═══ Data for this exercise ═══

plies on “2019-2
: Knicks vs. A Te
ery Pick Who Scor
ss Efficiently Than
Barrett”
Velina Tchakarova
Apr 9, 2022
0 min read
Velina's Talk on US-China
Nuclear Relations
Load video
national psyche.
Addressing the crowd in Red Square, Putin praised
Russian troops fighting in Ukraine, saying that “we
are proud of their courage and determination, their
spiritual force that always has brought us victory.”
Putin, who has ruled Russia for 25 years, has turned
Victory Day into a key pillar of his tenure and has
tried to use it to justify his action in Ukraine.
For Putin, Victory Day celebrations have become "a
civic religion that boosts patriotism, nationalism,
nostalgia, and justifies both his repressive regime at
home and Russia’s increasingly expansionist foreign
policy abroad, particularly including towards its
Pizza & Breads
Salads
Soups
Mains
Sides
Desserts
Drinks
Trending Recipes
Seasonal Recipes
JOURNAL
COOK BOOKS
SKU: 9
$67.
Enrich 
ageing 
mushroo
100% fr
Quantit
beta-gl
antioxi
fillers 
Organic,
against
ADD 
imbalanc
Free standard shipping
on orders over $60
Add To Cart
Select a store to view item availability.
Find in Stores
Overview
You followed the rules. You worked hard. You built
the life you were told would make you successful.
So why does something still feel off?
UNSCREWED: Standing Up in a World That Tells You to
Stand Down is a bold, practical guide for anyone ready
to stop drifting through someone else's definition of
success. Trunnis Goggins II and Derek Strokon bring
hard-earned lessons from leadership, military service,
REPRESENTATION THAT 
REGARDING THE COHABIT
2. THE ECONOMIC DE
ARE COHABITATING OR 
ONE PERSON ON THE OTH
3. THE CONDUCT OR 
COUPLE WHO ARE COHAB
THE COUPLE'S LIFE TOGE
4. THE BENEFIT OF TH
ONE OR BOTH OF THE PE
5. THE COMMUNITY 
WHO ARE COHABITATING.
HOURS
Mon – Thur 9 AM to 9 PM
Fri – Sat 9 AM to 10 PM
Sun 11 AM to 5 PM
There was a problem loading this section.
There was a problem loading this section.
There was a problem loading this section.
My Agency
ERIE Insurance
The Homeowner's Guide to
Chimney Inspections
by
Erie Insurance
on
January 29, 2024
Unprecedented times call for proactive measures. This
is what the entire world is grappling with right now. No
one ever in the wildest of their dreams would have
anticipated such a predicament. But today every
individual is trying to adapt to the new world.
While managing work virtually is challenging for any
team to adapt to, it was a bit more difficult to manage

═══

_Prompt_. Return every line of the material above, character for character and with the same line breaks.

_Answer section_.
plies on “2019-2
: Knicks vs. A Te
ery Pick Who Scor
ss Efficiently Than
Barrett”
Velina Tchakarova
Apr 9, 2022
0 min read
Velina's Talk on US-China
Nuclear Relations
Load video
national psyche.
Addressing the crowd in Red Square, Putin praised
Russian troops fighting in Ukraine, saying that “we
are proud of their courage and determination, their
spiritual force that always has brought us victory.”
Putin, who has ruled Russia for 25 years, has turned
Victory Day into a key pillar of his tenure and has
tried to use it to justify his action in Ukraine.
For Putin, Victory Day celebrations have become "a
civic religion that boosts patriotism, nationalism,
nostalgia, and justifies both his repressive regime at
home and Russia’s increasingly expansionist foreign
policy abroad, particularly including towards its
Pizza & Breads
Salads
Soups
Mains
Sides
Desserts
Drinks
Trending Recipes
Seasonal Recipes
JOURNAL
COOK BOOKS
SKU: 9
$67.
Enrich 
ageing 
mushroo
100% fr
Quantit
beta-gl
antioxi
fillers 
Organic,
against
ADD 
imbalanc
Free standard shipping
on orders over $60
Add To Cart
Select a store to view item availability.
Find in Stores
Overview
You followed the rules. You worked hard. You built
the life you were told would make you successful.
So why does something still feel off?
UNSCREWED: Standing Up in a World That Tells You to
Stand Down is a bold, practical guide for anyone ready
to stop drifting through someone else's definition of
success. Trunnis Goggins II and Derek Strokon bring
hard-earned lessons from leadership, military service,
REPRESENTATION THAT 
REGARDING THE COHABIT
2. THE ECONOMIC DE
ARE COHABITATING OR 
ONE PERSON ON THE OTH
3. THE CONDUCT OR 
COUPLE WHO ARE COHAB
THE COUPLE'S LIFE TOGE
4. THE BENEFIT OF TH
ONE OR BOTH OF THE PE
5. THE COMMUNITY 
WHO ARE COHABITATING.
HOURS
Mon – Thur 9 AM to 9 PM
Fri – Sat 9 AM to 10 PM
Sun 11 AM to 5 PM
There was a problem loading this section.
There was a problem loading this section.
There was a problem loading this section.
My Agency
ERIE Insurance
The Homeowner's Guide to
Chimney Inspections
by
Erie Insurance
on
January 29, 2024
Unprecedented times call for proactive measures. This
is what the entire world is grappling with right now. No
one ever in the wildest of their dreams would have
anticipated such a predicament. But today every
individual is trying to adapt to the new world.
While managing work virtually is challenging for any
team to adapt to, it was a bit more difficult to manage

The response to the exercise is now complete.